チャップリンは19歳のときに名門劇団に入り、一座の若手看板俳優となる。

アメリカ巡業の際に映画プロデューサーの目にとまり、チャップリンは25歳で映画デビュー。たちまち人気者となる。人気があるから芸術家として一人前だと思っているなら大間違いだ。大衆に人気があることが芸術の価値の第一条件のように言う人がいるだろうが、価値観は個人の自由だし何でも良いが、ぼくは違う。そんなことをもっともらしく言うのは、社会主義レアリスト(スターリンら)か国家社会主義者(ナチス〕ぐらいだろうか。第二次世界大戦後、東側諸国との冷戦が始まったアメリカでチャップリンの作風が共産主義に理解を示していると非難される(赤狩り)。

1952年、63歳のときにアメリカから国外追放命令を受け、チャップリンは米国と決別。

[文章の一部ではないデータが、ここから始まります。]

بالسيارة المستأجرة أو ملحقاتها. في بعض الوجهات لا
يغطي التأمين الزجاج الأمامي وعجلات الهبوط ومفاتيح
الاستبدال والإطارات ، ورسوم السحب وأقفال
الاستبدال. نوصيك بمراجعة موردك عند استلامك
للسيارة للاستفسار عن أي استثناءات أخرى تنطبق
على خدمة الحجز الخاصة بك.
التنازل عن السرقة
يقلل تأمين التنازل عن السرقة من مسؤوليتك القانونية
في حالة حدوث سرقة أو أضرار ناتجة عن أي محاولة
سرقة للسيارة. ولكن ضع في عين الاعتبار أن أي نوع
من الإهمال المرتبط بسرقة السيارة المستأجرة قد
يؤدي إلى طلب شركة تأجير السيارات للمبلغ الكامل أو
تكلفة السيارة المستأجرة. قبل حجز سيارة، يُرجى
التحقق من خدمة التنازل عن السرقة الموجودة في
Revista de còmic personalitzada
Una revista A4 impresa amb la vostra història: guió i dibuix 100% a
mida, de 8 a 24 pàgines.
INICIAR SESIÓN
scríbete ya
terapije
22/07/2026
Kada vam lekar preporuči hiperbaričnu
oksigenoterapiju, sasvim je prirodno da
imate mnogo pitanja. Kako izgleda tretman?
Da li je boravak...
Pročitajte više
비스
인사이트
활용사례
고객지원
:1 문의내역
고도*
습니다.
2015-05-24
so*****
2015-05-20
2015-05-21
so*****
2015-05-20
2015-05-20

映画出演もめっきり少なくなるが、スイスに移り住み幸せな晩年を送る。青年時代に若い女性とばかり4度結婚、離婚をし11人以上の子にめぐまれた。(1917年夏、28歳の時、15歳の女優ミルドレットと結婚、2年で離婚。1924年34歳の時、16歳のリタと結婚、3年後に離婚。1936年、46歳の時、19歳のポーレット・ゴダードと結婚、6年で離婚。1943年、53歳の時、18歳のウーナ・オニールと結婚、彼女だけ彼と生涯離婚せず8人の子供をもうけた。チャップリンが73歳の時、8人目の子をもうけた。)長女のジェラルディン・チャップリン(1944年7月31日生)は、ウーナ・オニールとの子。その他大勢の女性と恋愛・・・

1972年、米国アカデミー賞授賞式に出席するため、20年ぶりに米国の地を踏む。舞台に登壇したチャップリンはスタンディングオベーションで迎えられた。

1977年12月25日、絶倫チャールズ・チャップリンはスイスの自宅で88年の生涯を閉じた。

女性関係は、ゲーテやユーゴーやピカソ並かそれ以上だ!

彼ら天才芸術家たちのタフさには驚くが、その肉体的タフさは、心のタフさに比例しているようだ!が、芸術家はタフでなければ一流にはなれない、と決めつけている訳ではない。精神のタフさがあれば良い作品は創造できるかも知れないと、ぼくは思っている。

ぼくが今、言いたいことは、「さて、自己を品行方正な善い人間だと思っているあなたたち!上の芸術家たちの作品を、そのような、品行方正な人格とは程遠い非常識な人たちの作品を、まだ愛せるか!」

愛せないのなら、あなたたちが歪んでいるのだ!偽善者なのだ!

芸術は美しいが、品行方正、常識、善良な人間、とは何か?それが偽善でないことをぼくは願う!